Thursday, June 21, 2007

Random Thoughts on AO, Year 7 and King Arthur

Triss and I are preparing for a year in the Middle Ages, complete with Arthurian legends. I am prereading The Once and Future King. There have been a lot of emails on the Yahoo loop about this book, and I am very curious. Lindafay posted a link on her blog to the Cliffsnotes for the book, and I have been reading that as well.

The Once and Future King is supposed to have leadership themes. I am only on chapter three, but I can see the threads beginning.

I handed Triss Watership Down a few weeks ago, thinking it was an additional reader for Year 7, but as it turns out (oh, my fuzzy brain), Watership Down is a literature selection to be spread out among twelve weeks. She inhaled it, of course, and thought it as wonderful as Redwall. She has begun using all kinds of rabbit-speak terms for our Thumper-bunny's behavior. Watership Down is supposed to be about government, but I don't think she caught that. I told her this morning (after a little probing) that the book contrasts different types of government, and the light went on. She was able to apply that right off and told me exactly what she thought the contrast was, although she didn't realize there was a deeper theme until I mentioned it. Because the book was supposed to have been a contemplative-type school book (my bad), I asked her if she would write me a composition discussing the themes of government in the book. She was (surprisingly) delighted, and said it would be just like writing a paper on Redwall.

This makes me think of Leslie's post, about a seminar at a CM conference (was it the Child Light Conference?), which was on assessment. She talks about "guided instruction" as contrasted with predigesting, spoonfeeding, and expecting exact regurgitation. The contrast really sits well with me. Teacher guidance is not to be shunned. The trick is guiding without getting between the child and the book.

In The Once and Future King, Merlyn is Arthur's tutor. The morning of their first meeting, he asks Merlyn if he can ask him a question.

"It is what I am for," Merlyn replies.

(Has anyone else read A Hole is to Dig? A teacher is for a student to ask questions!)

Once Triss and I got on the subject of deeper themes this morning, we began discussing other Arthur books she has read: Howard Pyle's King Arthur and Mark Twain's Connecticut Yankee in King Arthur's Court. She wanted to know in what order they were written (which one was first, etc.) and I wanted to know the deeper themes of the two books. When she and I read Howard Pyle's Arthur a year or two ago, I was so immersed in figuring out AO and CM that I didn't do any deeper research into Arthur at all, but just took the stories at face value, happy to make it through the pseudo-old English.
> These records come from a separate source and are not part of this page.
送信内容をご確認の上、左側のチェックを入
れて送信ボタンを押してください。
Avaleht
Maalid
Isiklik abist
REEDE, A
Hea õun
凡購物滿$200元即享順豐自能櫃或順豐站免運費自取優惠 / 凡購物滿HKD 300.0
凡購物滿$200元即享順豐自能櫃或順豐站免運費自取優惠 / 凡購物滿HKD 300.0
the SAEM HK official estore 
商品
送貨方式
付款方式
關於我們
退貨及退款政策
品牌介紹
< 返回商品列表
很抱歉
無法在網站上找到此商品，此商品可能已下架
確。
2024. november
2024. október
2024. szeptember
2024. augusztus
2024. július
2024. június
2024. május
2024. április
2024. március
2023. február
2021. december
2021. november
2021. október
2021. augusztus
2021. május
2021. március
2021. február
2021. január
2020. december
One of the things I enjoy so much about the books in AO/HEO is the way they build on one another. I come to certain books thinking, why in the world did they choose this book? How does this one fit? Or, my favorite, why are we reading another book on this subject/story? And then once the reading commences, I begin to see the pieces fall into place. It is a little like watching an epic unfold.

3 comments:

Leslie Noelani Laurio said...

" Teacher guidance is not to be shunned. The trick is guiding without getting between the child and the book."

That's a trick, all right! It's easy to think that guided instruction is one and the same as getting between the child and the book. I think it has to do with keeping discussion broad, and keeping questions open-ended.
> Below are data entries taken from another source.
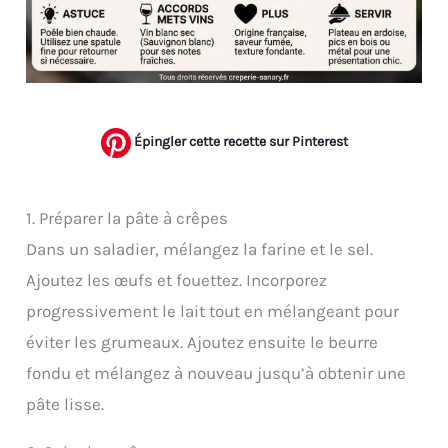
Épingler cette recette sur Pinterest
1. Préparer la pâte à crêpes
Dans un saladier, mélangez la farine et le sel.
Ajoutez les œufs et fouettez. Incorporez
progressivement le lait tout en mélangeant pour
éviter les grumeaux. Ajoutez ensuite le beurre
fondu et mélangez à nouveau jusqu’à obtenir une
pâte lisse.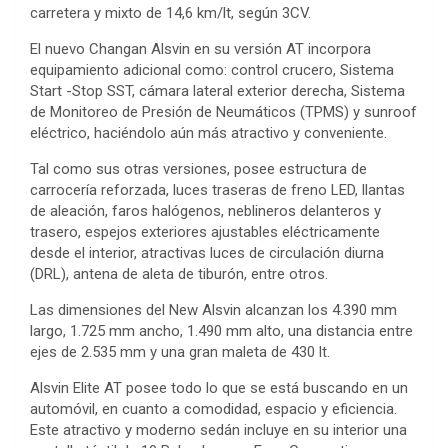
carretera y mixto de 14,6 km/lt, según 3CV.
El nuevo Changan Alsvin en su versión AT incorpora
equipamiento adicional como: control crucero, Sistema
Start -Stop SST, cámara lateral exterior derecha, Sistema
de Monitoreo de Presión de Neumáticos (TPMS) y sunroof
eléctrico, haciéndolo aún más atractivo y conveniente.
Tal como sus otras versiones, posee estructura de
carrocería reforzada, luces traseras de freno LED, llantas
de aleación, faros halógenos, neblineros delanteros y
trasero, espejos exteriores ajustables eléctricamente
desde el interior, atractivas luces de circulación diurna
(DRL), antena de aleta de tiburón, entre otros.
Las dimensiones del New Alsvin alcanzan los 4.390 mm
largo, 1.725 mm ancho, 1.490 mm alto, una distancia entre
ejes de 2.535 mm y una gran maleta de 430 lt.
Alsvin Elite AT posee todo lo que se está buscando en un
automóvil, en cuanto a comodidad, espacio y eficiencia.
Este atractivo y moderno sedán incluye en su interior una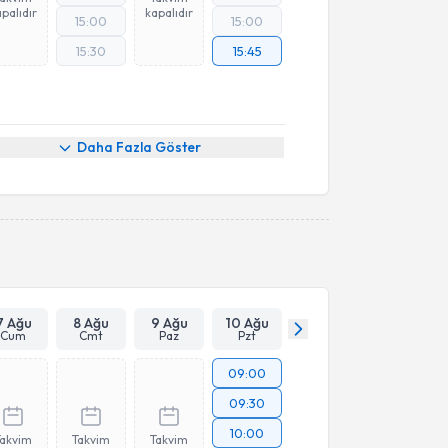
palıdır
kapalıdır
15:00
15:00
15:30
15:45
Daha Fazla Göster
7 Ağu
8 Ağu
9 Ağu
10 Ağu
Cum
Cmt
Paz
Pzt
09:00
09:30
10:00
Takvim
Takvim
Takvim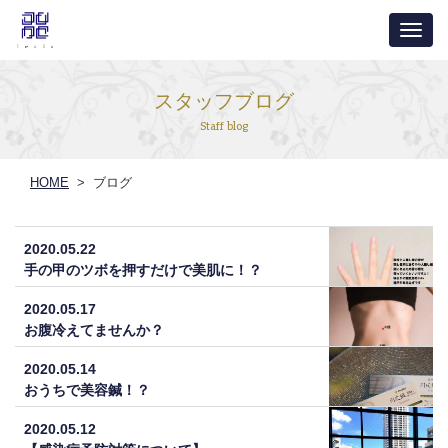
ナ
ビ
ゲ
スタッフブログ
ー
Staff blog
シ
ョ
HOME
> ブログ
ン
2020.05.22
手の甲のツボを押すだけで美肌に！？
2020.05.17
お腹冷えてませんか？
2020.05.14
おうちで美容鍼！？
2020.05.12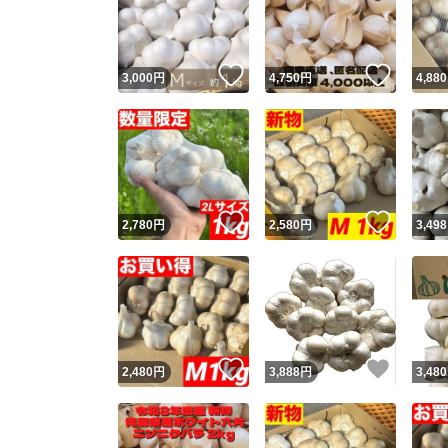
いいね！
いいね
3,000
円
4,750
円
4,880
いいね！
いいね
2,780
円
2,580
円
3,498
Yaho
安心取引
安心
いいね！
いいね
2,480
円
3,888
円
3,480
取引実績
取引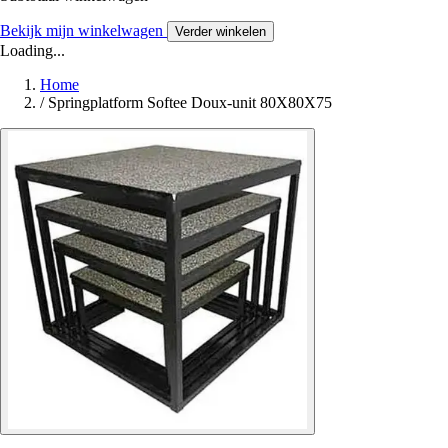
Bekijk mijn winkelwagen
Verder winkelen
Loading...
Home
/
Springplatform Softee Doux-unit 80X80X75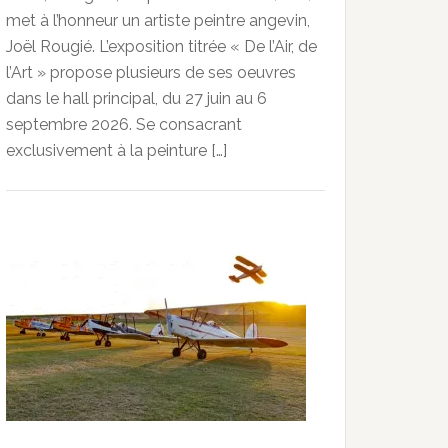
met à l’honneur un artiste peintre angevin,
Joël Rougié. L’exposition titrée « De l’Air, de
l’Art » propose plusieurs de ses oeuvres
dans le hall principal, du 27 juin au 6
septembre 2026. Se consacrant
exclusivement à la peinture […]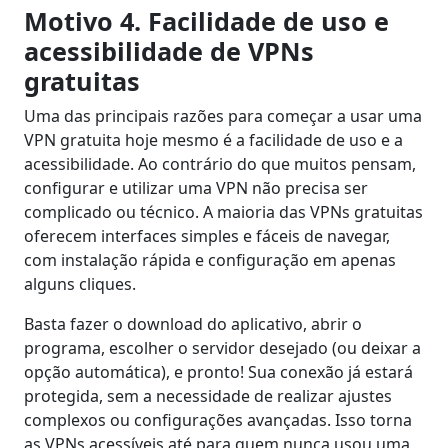
Motivo 4. Facilidade de uso e
acessibilidade de VPNs
gratuitas
Uma das principais razões para começar a usar uma
VPN gratuita hoje mesmo é a facilidade de uso e a
acessibilidade. Ao contrário do que muitos pensam,
configurar e utilizar uma VPN não precisa ser
complicado ou técnico. A maioria das VPNs gratuitas
oferecem interfaces simples e fáceis de navegar,
com instalação rápida e configuração em apenas
alguns cliques.
Basta fazer o download do aplicativo, abrir o
programa, escolher o servidor desejado (ou deixar a
opção automática), e pronto! Sua conexão já estará
protegida, sem a necessidade de realizar ajustes
complexos ou configurações avançadas. Isso torna
as VPNs acessíveis até para quem nunca usou uma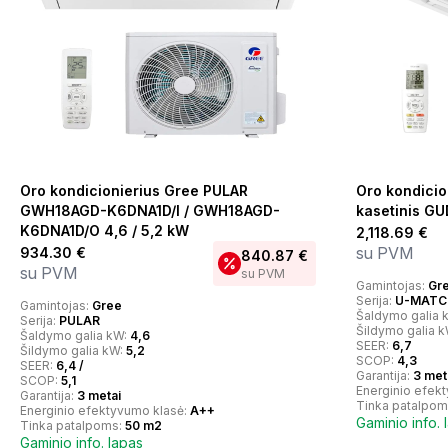
Oro kondicionierius Gree PULAR
Oro kondici
GWH18AGD-K6DNA1D/I / GWH18AGD-
kasetinis G
K6DNA1D/O 4,6 / 5,2 kW
2,118.69
€
su PVM
934.30
€
840.87
€
su PVM
su PVM
Gamintojas:
Gr
Serija:
U-MATCH
Gamintojas:
Gree
Šaldymo galia 
Serija:
PULAR
Šildymo galia 
Šaldymo galia kW:
4,6
SEER:
6,7
Šildymo galia kW:
5,2
SCOP:
4,3
SEER:
6,4 /
Garantija:
3 met
SCOP:
5,1
Energinio efek
Garantija:
3 metai
Tinka patalpom
Energinio efektyvumo klasė:
A++
Gaminio info. 
Tinka patalpoms:
50 m2
Gaminio info. lapas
But it still helps if the parent/teacher knows more about the book than the student.

tootlepip said...

When my son was going to be in year 7, I preread Watership Down and Once and Future King and I didn't catch the deeper themes. After someone mentioned that they were there, I could recollect them - but I am sure my son didn't catch them.

Katie said...

Good things to remember, Tim's Mom. Open-ended questions and broad discussion.
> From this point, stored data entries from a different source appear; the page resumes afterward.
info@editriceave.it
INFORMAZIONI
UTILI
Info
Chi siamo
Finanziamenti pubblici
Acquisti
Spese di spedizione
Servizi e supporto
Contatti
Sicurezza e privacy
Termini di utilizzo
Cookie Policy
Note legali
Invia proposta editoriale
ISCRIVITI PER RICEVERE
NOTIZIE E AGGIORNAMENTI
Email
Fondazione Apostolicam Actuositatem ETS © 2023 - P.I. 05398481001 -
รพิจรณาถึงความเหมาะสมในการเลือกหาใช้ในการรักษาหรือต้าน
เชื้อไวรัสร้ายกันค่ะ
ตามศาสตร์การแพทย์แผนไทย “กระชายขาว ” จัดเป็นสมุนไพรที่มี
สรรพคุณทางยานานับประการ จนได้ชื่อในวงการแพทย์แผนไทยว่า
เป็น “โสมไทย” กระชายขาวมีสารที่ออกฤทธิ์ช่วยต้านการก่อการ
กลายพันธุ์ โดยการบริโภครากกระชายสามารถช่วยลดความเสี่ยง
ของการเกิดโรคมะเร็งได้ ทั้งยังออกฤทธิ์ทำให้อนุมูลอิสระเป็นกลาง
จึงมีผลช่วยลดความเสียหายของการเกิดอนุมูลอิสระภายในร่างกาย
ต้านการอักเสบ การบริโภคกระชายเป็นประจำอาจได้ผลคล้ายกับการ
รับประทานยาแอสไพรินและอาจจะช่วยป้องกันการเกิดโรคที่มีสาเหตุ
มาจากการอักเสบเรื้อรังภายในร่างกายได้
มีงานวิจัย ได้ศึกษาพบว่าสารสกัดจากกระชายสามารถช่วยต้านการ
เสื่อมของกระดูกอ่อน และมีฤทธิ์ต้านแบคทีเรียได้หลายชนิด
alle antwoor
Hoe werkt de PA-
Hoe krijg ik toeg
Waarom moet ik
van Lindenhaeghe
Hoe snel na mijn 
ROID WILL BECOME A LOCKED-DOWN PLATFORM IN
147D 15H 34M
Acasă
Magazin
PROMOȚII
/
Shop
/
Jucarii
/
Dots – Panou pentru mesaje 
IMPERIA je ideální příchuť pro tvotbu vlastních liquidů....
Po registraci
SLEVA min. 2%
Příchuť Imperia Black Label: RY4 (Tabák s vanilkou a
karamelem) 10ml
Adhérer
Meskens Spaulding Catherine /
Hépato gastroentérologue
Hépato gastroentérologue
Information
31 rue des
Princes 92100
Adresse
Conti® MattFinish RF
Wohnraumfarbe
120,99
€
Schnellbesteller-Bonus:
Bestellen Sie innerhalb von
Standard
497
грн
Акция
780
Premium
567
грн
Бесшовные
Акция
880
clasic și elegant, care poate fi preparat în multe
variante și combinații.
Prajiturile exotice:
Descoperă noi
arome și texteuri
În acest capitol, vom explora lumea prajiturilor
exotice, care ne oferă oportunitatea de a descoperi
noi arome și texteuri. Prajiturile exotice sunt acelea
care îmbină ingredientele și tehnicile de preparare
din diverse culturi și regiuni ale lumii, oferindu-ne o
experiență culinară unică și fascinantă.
Tootlepip, that's what I appreciate so much about the yahoo groups. I will just be bopping along enjoying a book, and then someone will mention that we are supposed to be getting *something* out of it, and with that small bit of illumination the book becomes even better.

Nothing like in high school and college when I felt every good book was ruined by excessive (and often just plain wrong, in my not-so-humble-high-school opinion) analysis.